The paintings in the art gallery of the Barnes Foundation are hung to illustrate aesthetic principles, and not, for example, according to historical periods or by schools of painting. Hung in groups, basically pyramidal, the paintings allow the viewer to compare the balanced units as to qualities, traditions, meanings.

In displaying the art collection, it was one of  Dr.
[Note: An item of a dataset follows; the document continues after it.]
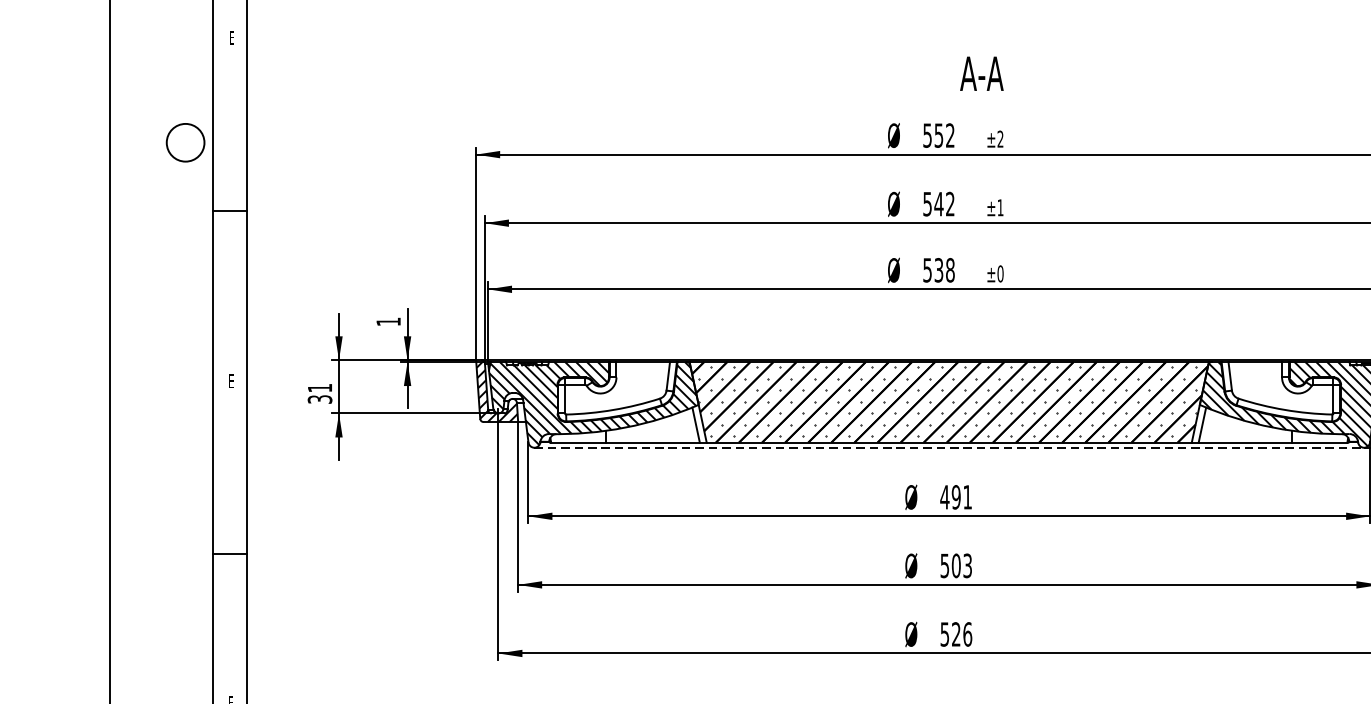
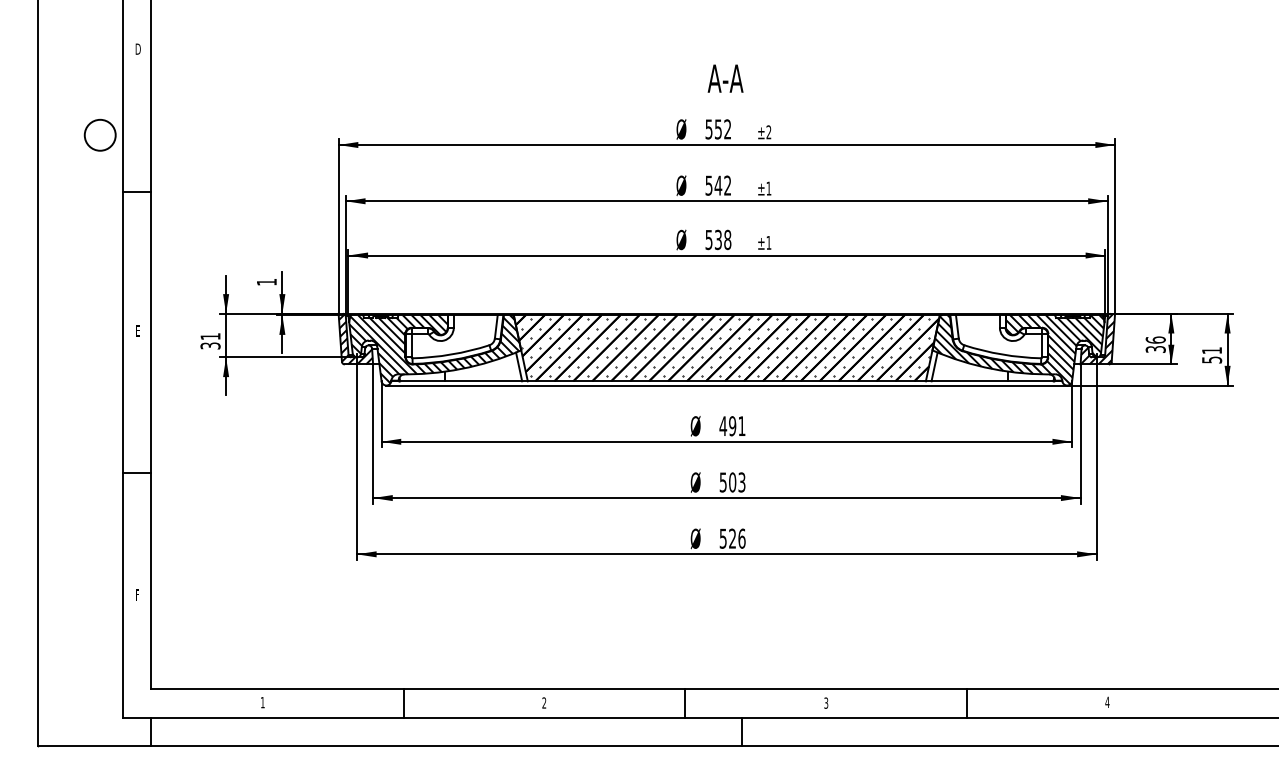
text: (231, 37) -> (137, 48), E -> D
text: (981, 73) -> (725, 78), moved
text: (1000, 273) -> (768, 242), ±0 -> ±1
line: (950, 447) -> (727, 385), dashed -> solid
Barnes’s intentions to demonstrate that aesthetic attributes may be appreciated wherever they are found: the qualities that make paintings meaningful are the same qualities that make everyday objects, and life itself, meaningful.  The inclusion of the "hardware" and other artifacts emphasizes this principle. Divorced from their functions, the objects take their part in the wall ensembles: the hinges, escutcheons, etc. are regarded for their aesthetic qualities.  They are hung to dramatize or underline some aspect of the paintings in their proximity: the keys on the wall next to the Cezanne Card Players fall in line with the pipes on the wall in the painting; the metal ornaments surrounding the Seurat Poseuses echo its synthetic drawing.

At the Barnes Foundation, every wall may be understood as a particular "wall-picture."* Just as a painter’s organization of his subject matter makes up his unique creation, each wall ensemble is a unique creation, something never before seen in that way, and like a painting, it makes its own point.  The design of the Renoir walls in Room XIII, with examples from each of his major periods, is the recapitulation of his career.  The groupings of the Cezanne Bathers and Renoir Family in the main gallery, augmented by the Tintoretto Prophets and the Giorgione portrait, share Venetian qualities of solid volumes in atmosphere-filled space.  On the opposite wall, the Seurat Poseuses and Cezanne’s Card Players, flanked by the Rousseau Canal and the Prendergast Beach Scene, become a triptych embodying qualities of early Italian painting.  Room XII, the "American Room," illustrates the variety of adopted influences that make up the American tradition; e.g., the influence of Matisse on Glackens, Fauvism on Maurer, Post-Impressionism on Prendergast. 


As the examples in this paper convey, every room, object, artifact and painting at the Barnes Foundation is fundamental to the design of its art display: teaching people to see.

 

Harry Sefarbi

 

December 2005

 

*"Wall-picture"– term used by Violette de Mazia in her article The Barnes Foundation,

 

The Display of its Art Collection, Vistas 1981-83, The Barnes Foundation Press, Merion Station, Pa.

© Harry Sefarbi 2005. No part of this paper may be reproduced without permission of the author.